= JOB =
Can you copy, character for character, the lines from the one with "current methods and guidelines." to the one with "From giving punctual medical support to", both of those lines included?

Top of EXERCISE INPUT

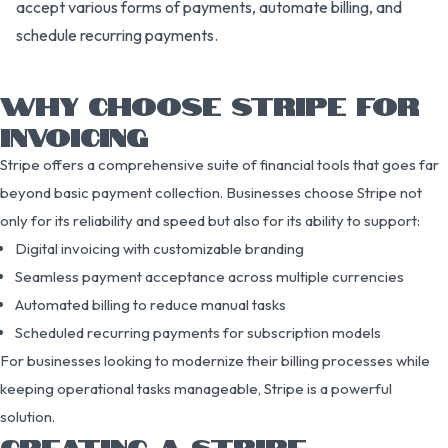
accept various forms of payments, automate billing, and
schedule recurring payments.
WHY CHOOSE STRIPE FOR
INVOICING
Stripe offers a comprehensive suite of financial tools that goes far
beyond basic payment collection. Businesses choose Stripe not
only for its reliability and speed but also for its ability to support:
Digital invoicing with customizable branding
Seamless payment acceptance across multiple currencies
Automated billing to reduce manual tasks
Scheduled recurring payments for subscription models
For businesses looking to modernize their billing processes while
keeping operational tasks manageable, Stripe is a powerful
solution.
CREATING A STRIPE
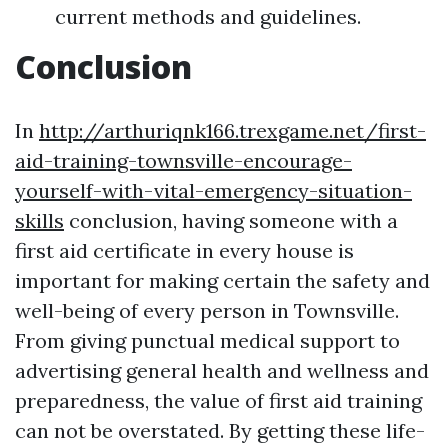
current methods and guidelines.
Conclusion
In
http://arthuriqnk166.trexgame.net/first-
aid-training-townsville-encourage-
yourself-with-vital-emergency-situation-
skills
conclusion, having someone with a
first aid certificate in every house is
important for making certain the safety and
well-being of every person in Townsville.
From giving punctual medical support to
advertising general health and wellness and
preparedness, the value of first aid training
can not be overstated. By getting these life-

Bottom of EXERCISE INPUT

= WRITTEN RESPONSE =
current methods and guidelines.
Conclusion
In
http://arthuriqnk166.trexgame.net/first-
aid-training-townsville-encourage-
yourself-with-vital-emergency-situation-
skills
conclusion, having someone with a
first aid certificate in every house is
important for making certain the safety and
well-being of every person in Townsville.
From giving punctual medical support to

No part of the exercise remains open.